Work item
Copy the listing below with every "chart" changed to "graph", keeping everything else the same.

——

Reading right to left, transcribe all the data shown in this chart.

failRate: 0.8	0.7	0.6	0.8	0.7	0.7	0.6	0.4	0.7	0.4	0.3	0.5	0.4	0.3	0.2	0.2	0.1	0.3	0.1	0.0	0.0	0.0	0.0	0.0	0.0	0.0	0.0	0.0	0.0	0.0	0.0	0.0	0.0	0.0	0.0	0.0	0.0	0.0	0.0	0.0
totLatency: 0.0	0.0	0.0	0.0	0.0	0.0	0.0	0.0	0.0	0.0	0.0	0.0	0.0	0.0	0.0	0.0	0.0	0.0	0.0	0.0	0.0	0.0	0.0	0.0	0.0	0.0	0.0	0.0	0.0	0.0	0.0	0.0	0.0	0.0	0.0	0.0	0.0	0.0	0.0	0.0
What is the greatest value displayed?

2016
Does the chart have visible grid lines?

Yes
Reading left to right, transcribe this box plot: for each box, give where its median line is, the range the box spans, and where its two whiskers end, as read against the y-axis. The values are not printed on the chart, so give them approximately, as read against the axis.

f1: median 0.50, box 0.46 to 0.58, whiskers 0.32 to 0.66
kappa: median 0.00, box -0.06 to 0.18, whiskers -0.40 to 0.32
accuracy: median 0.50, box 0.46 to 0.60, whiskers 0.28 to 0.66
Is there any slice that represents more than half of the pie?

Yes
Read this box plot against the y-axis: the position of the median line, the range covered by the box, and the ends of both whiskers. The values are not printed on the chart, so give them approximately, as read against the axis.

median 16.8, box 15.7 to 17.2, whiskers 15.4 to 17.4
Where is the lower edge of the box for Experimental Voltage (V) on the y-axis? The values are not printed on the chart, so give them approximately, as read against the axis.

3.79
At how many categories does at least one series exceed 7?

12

——

Final answer
Reading right to left, transcribe all the data shown in this graph.

failRate: 0.8	0.7	0.6	0.8	0.7	0.7	0.6	0.4	0.7	0.4	0.3	0.5	0.4	0.3	0.2	0.2	0.1	0.3	0.1	0.0	0.0	0.0	0.0	0.0	0.0	0.0	0.0	0.0	0.0	0.0	0.0	0.0	0.0	0.0	0.0	0.0	0.0	0.0	0.0	0.0
totLatency: 0.0	0.0	0.0	0.0	0.0	0.0	0.0	0.0	0.0	0.0	0.0	0.0	0.0	0.0	0.0	0.0	0.0	0.0	0.0	0.0	0.0	0.0	0.0	0.0	0.0	0.0	0.0	0.0	0.0	0.0	0.0	0.0	0.0	0.0	0.0	0.0	0.0	0.0	0.0	0.0
What is the greatest value displayed?

2016
Does the graph have visible grid lines?

Yes
Reading left to right, transcribe this box plot: for each box, give where its median line is, the range the box spans, and where its two whiskers end, as read against the y-axis. The values are not printed on the graph, so give them approximately, as read against the axis.

f1: median 0.50, box 0.46 to 0.58, whiskers 0.32 to 0.66
kappa: median 0.00, box -0.06 to 0.18, whiskers -0.40 to 0.32
accuracy: median 0.50, box 0.46 to 0.60, whiskers 0.28 to 0.66
Is there any slice that represents more than half of the pie?

Yes
Read this box plot against the y-axis: the position of the median line, the range covered by the box, and the ends of both whiskers. The values are not printed on the graph, so give them approximately, as read against the axis.

median 16.8, box 15.7 to 17.2, whiskers 15.4 to 17.4
Where is the lower edge of the box for Experimental Voltage (V) on the y-axis? The values are not printed on the graph, so give them approximately, as read against the axis.

3.79
At how many categories does at least one series exceed 7?

12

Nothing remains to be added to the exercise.